Constable Justice looked the other.
Joan grinned at Constable Justice. ‘Saucy,’ she said as she grinned.
‘A word with your superior, please,’ said Inspector Westlake. ‘Spoke to her earlier on the blower. Countess Vanda by name, pleasant lady, rather posh voice.’
‘I’ll give her a little tinkle,’ said Joan, and she did so: spoke words, received others and put down the phone. ‘She said she’ll be down in just a moment.’
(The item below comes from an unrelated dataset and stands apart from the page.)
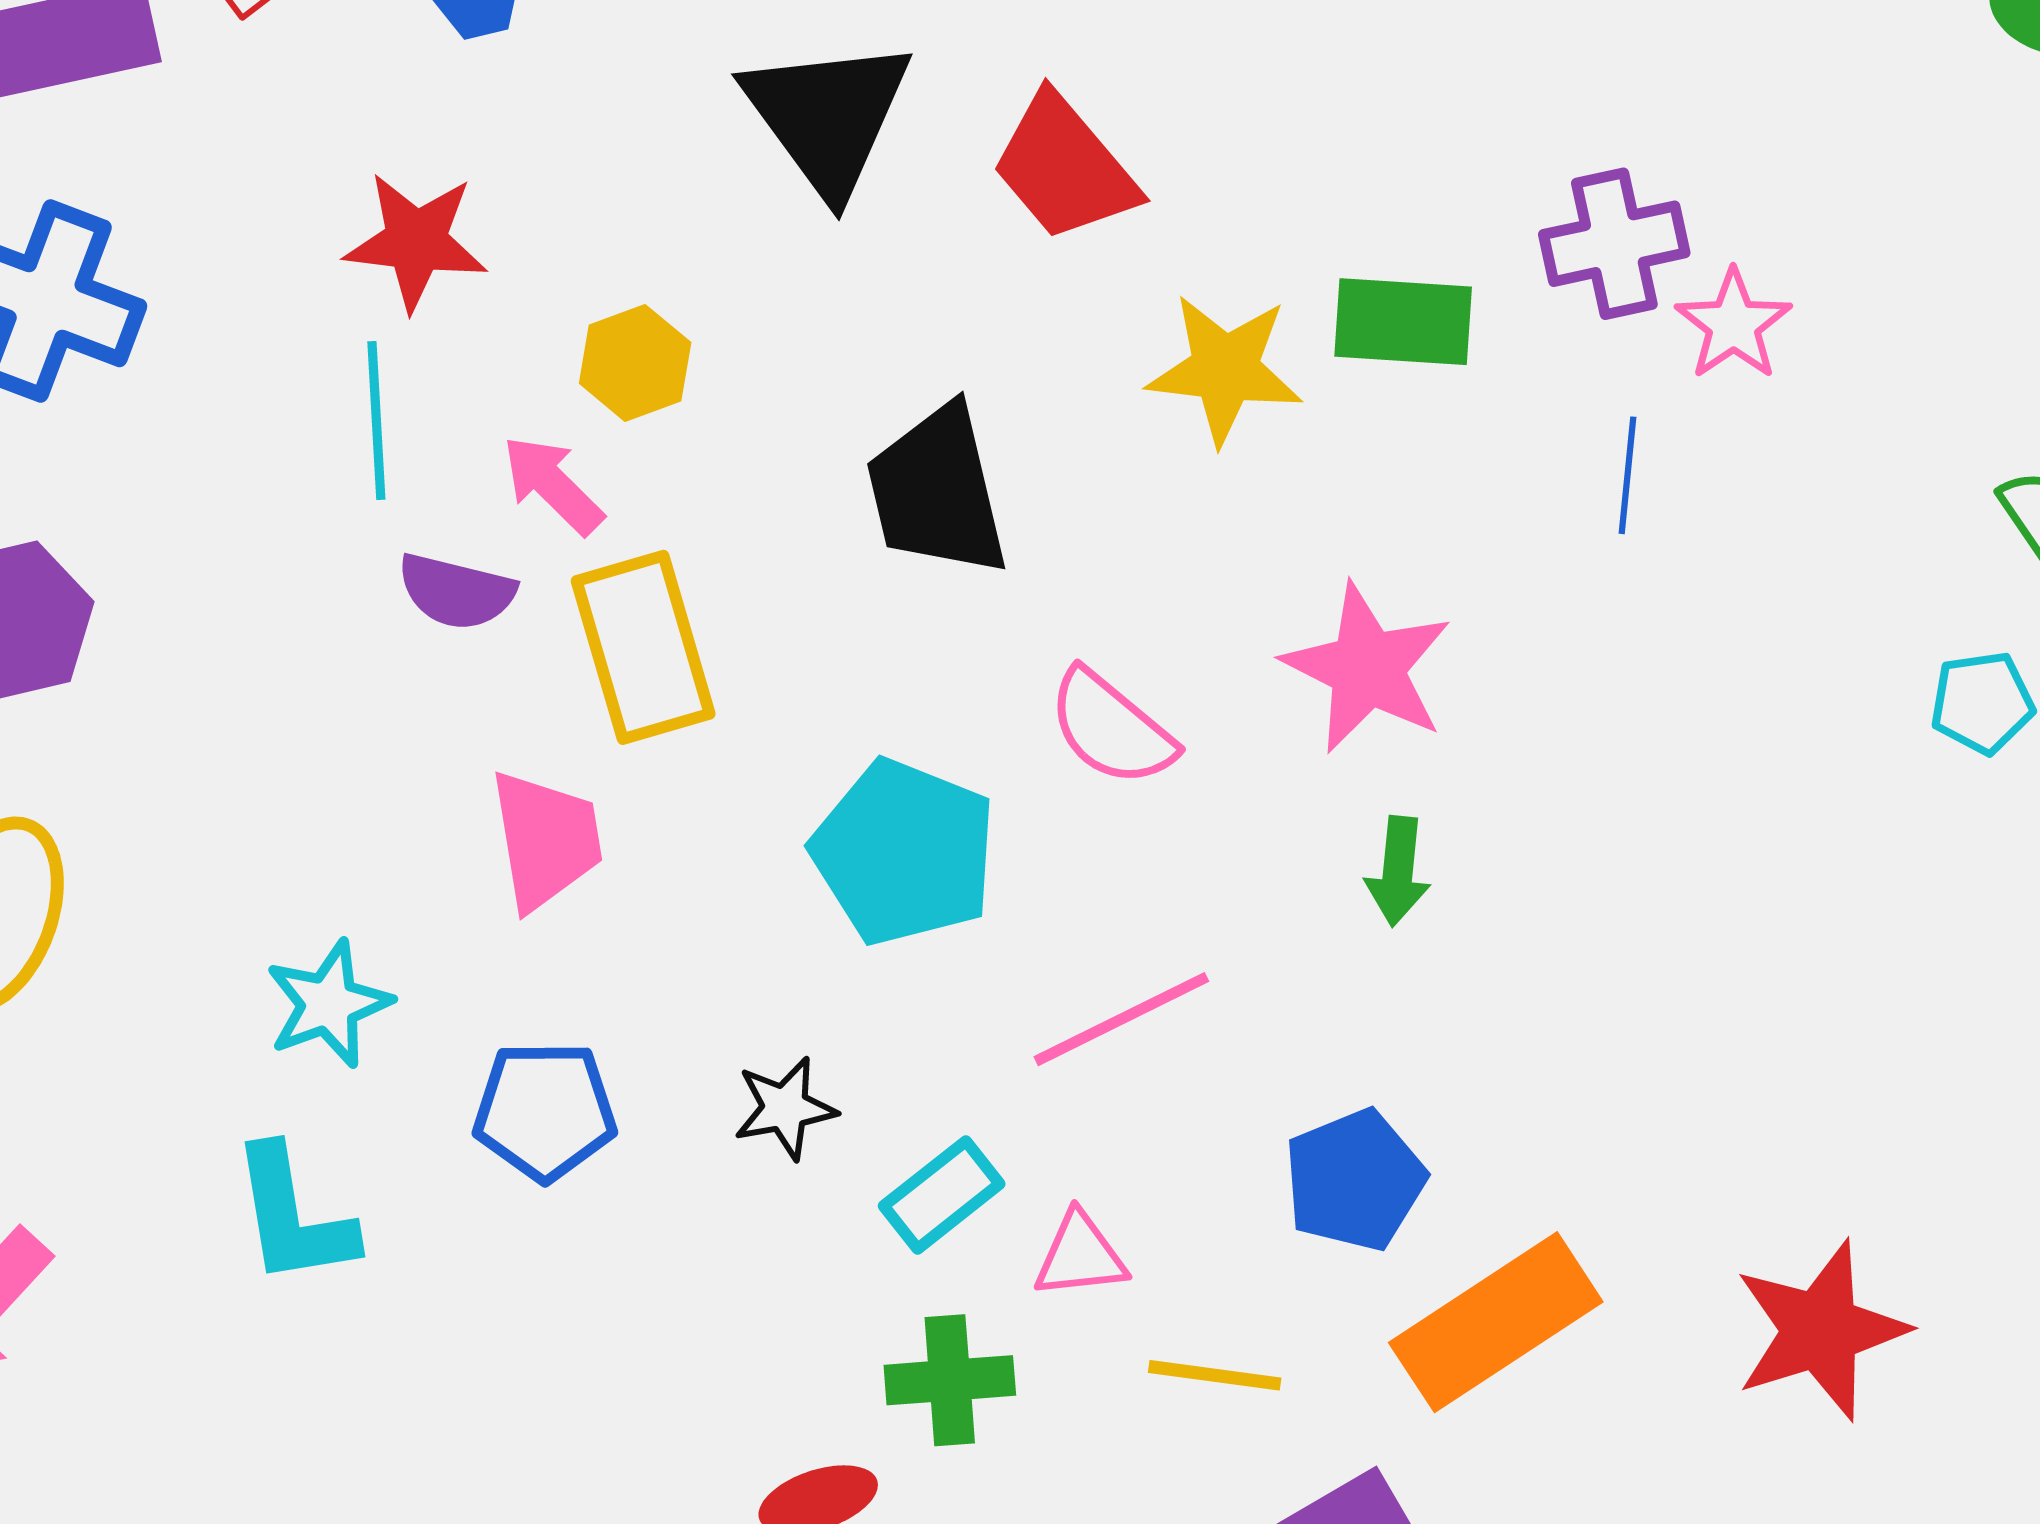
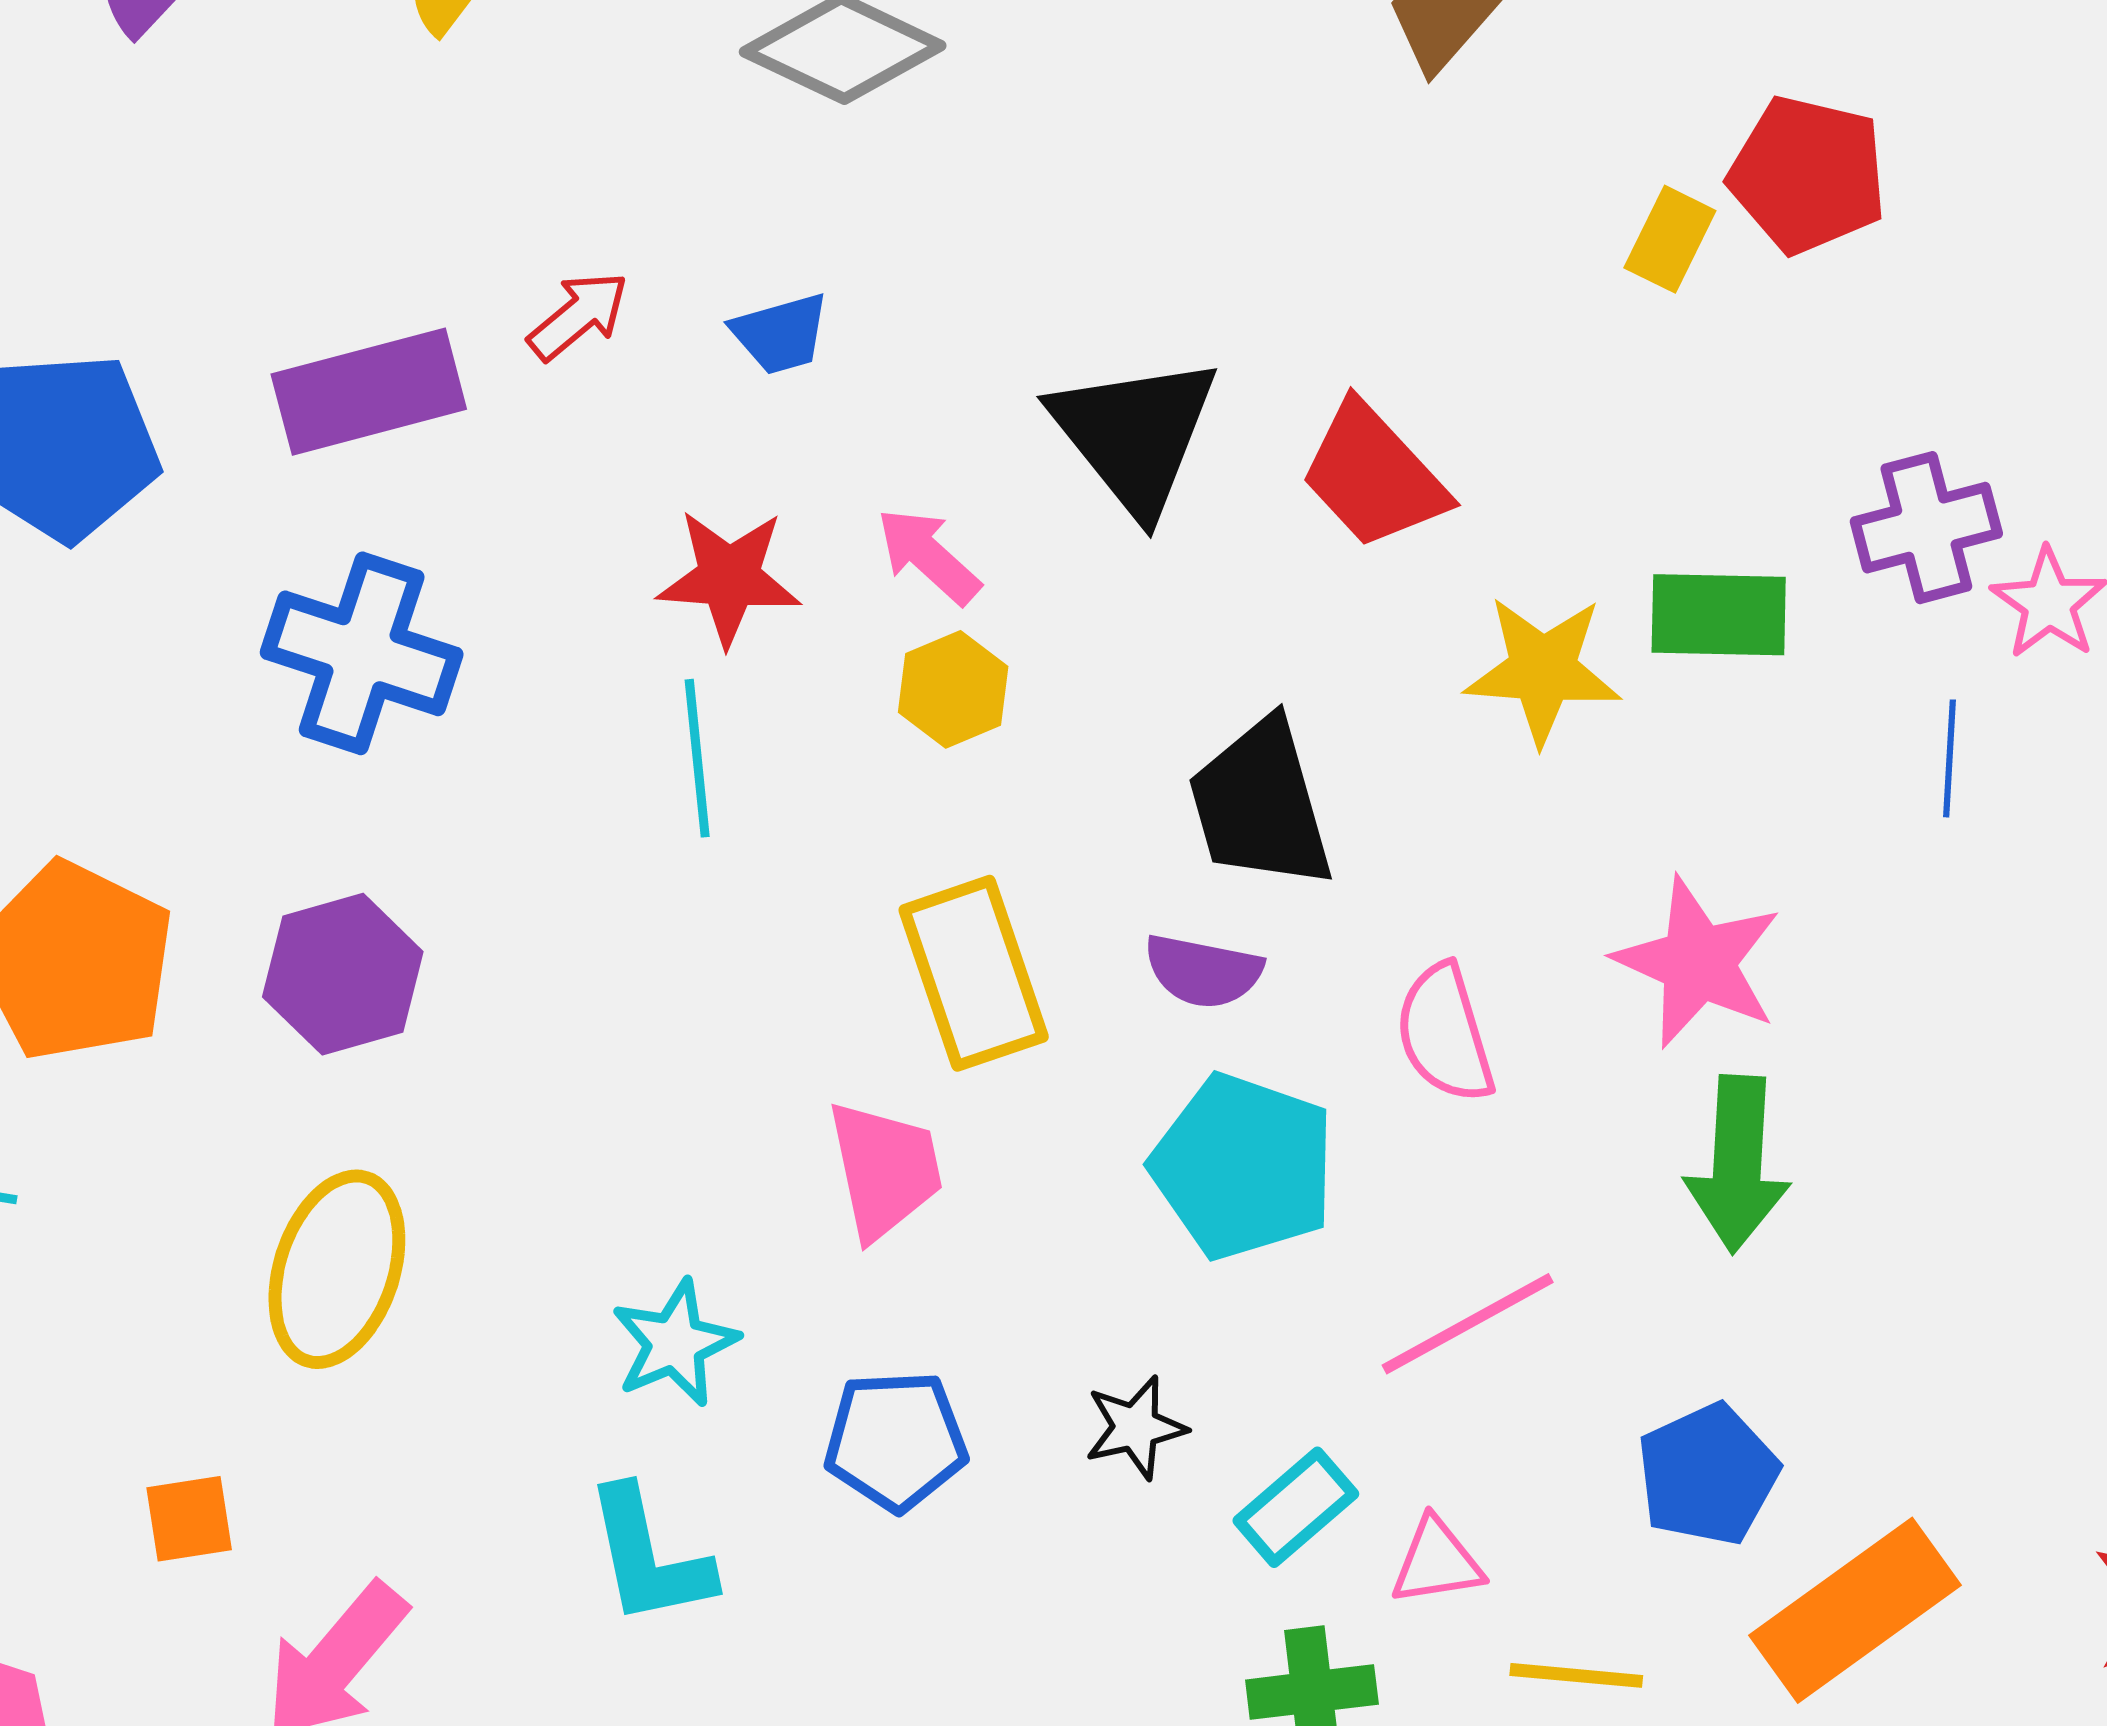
pink arrow: (553, 485) -> (928, 556), moved
purple semicircle: (456, 592) -> (1203, 971), moved
pink semicircle: (1111, 728) -> (1445, 1034), turned 36
green arrow: (1398, 871) -> (1737, 1164), size x1.6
‘Splendid,’ said Inspector Westlake.
‘Little balls,’ said Joan.
‘Madam?’ Inspector Westlake raised his eyebrows.
‘We have little plastic balls,’ said Joan, ‘for sale, here, in the museum shop. They’re new in, too – transparent, they have dinosaurs inside them.’
‘Fascinating,’ said Inspector Westlake, whose foot was beginning to tap.